This winter's most common flu strain is showing resistance to the frontline anti-flu treatment, new data shows. More than 10% of virus samples taken in Western Europe this winter were resistant to oseltamivir, better known as Tamiflu, according to figures from the European Centre for Disease Prevention and Control (ECDC). Nearly 10% of the samples in Canada were resistant too, according to national authorities there, and the U.S. found nearly 7% resistance. The number of resistant strains are still small overall, but the superbugs aren't evenly distributed around the world: In Norway, a staggering 75% of the 16 samples taken this winter were drug-resistant enough to pull up Western Europe's average by about 8 percentage points.
All the samples are from a strain of flu virus known as H1N1, a subtype of the influenza A virus: the regular run-of-the-mill seasonal flu, not the dreaded H5N1 avian flu that's prompted countries around the world to stockpile tens of millions of doses of Tamiflu. So how worried should people be about the prospect of drug-resistant strains of influenza A? Only modestly, says World Health Organization spokeswoman Sari Setiogi in Geneva. "Influenza A has been circulating for many years. It's not likely to cause a pandemic," she says. The patients who gave samples for the European study all showed only mild symptoms. What's more, just because a flu bug has adapted to survive drug treatment, it doesn't mean the bug is necessarily more dangerous to humans. In fact, lab studies suggest that Tamiflu-resistant flu viruses may be less infectious.
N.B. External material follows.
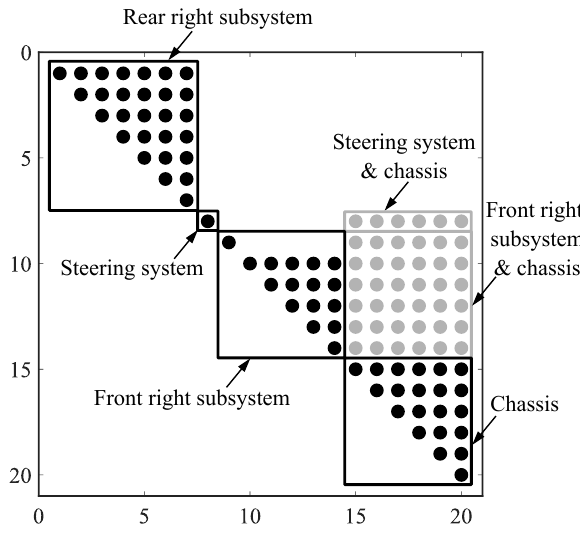
Figure 3. Path matrix of the 7-DOF vehicle multibody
In the end, the most troubling thing about the ECDC study was the 75% resistance rate found in Norway. Like doctors elsewhere in Western Europe and in the U.S. and Canada Norwegians don't routinely prescribe Tamiflu to their patients. (Tamiflu is not a flu vaccine, but a post-exposure treatment that helps prevent the virus from spreading within the body, and reduces symptoms.) They just tell them to get some rest and drink plenty of fluids. It's a bit of a mystery, then, why so many of Norway's samples are drug-resistant. In theory, viruses should develop resistance to drugs the same way bacteria do: through evolution. Since organisms with drug-resistant traits are better able to withstand contact with the drugs, they survive long enough to replicate and pass their traits to the next generation. With repeated exposure, a population will become increasingly resistant, with a larger and larger proportion of the organisms showing the protective attributes. Already, U.S. health authorities recommend against using two other flu antivirals, amantadine and rimantadine (sold as Symmetrel and Flumadine, respectively), due to concerns that influenza A has become resistant. But, so far, Tamiflu resistance doesn't seem to be following the logical path. In Japan, Tamiflu prescriptions are commonplace, but researchers there continue to report low levels of drug-resistance: less than 3% this season and last.
One thing is certain. The news won't help Roche Holding AG, the Swiss holding company for Tamiflu manufacturer Hoffman-La Roche. Tamiflu sales dropped off sharply in the second half of 2007, Roche announced this week. But the main reason wasn't drug-resistance; it was simply a saturated market. As countries meet their targets for an anti-flu-pandemic Tamiflu stockpile, global demand for the drug is tapering off. For now, at least, those national stockpiles still offer an advantage: To date, the H5N1 bird flu shows only limited resistance to the drug.